# Aufgabenstellung
Zwischen welchen beiden Strömungen verortet der Auszug über das postmoderne Gedicht die Praxis, die mit postmoderner Dichtung gemeint ist?

# Auszug

···

Man mag sich um den Begriff des post­modernen Gedichts streiten und um seine Relevanz.
Mir scheint er trotzdem haltbar und keines­falls nur ein Button oder eine feuilleto­nistische Sprechblase. In guten Momenten verbindet er Elemente verschiedener Epochen in eine erweiterte Gegenwart. Und wenn ich post­moderne Dichtung sage, meine ich nicht Belie­bigkeit und Austausch­barkeit. Vielmehr eine Praxis, die für mich selbst zwischen Surrealismus und abstraktem Expressionismus zu verorten ist, und die sich ähnlichen Verfahren bedient, wie sie in der Bildenden Kunst oder Musik bereits seit längerem etabliert sind.

···

# Eingabedaten
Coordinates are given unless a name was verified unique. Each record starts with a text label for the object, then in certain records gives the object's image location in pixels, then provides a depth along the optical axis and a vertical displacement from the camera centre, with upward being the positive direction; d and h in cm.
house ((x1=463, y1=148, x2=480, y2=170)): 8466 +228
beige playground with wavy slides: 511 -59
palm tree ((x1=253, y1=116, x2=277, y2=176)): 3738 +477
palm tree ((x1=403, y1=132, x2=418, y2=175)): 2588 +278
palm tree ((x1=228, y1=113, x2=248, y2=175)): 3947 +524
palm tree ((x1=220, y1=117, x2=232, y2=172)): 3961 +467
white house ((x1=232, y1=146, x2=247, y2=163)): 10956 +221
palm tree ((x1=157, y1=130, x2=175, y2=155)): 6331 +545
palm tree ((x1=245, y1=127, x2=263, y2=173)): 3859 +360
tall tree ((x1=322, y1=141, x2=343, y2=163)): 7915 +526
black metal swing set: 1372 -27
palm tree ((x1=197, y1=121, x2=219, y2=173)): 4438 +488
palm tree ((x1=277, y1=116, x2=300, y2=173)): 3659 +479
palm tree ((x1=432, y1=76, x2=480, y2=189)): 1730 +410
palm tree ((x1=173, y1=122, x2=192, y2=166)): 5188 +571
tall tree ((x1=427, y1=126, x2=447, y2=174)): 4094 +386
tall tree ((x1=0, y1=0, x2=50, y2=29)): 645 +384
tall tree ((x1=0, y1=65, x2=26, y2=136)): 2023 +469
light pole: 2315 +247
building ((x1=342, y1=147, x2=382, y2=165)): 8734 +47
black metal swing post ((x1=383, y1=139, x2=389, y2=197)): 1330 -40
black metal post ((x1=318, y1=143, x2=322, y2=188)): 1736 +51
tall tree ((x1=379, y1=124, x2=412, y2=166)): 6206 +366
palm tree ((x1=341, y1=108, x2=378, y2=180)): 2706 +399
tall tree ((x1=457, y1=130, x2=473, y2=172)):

···

# Lösung
Zwischen Surrealismus und abstraktem Expressionismus.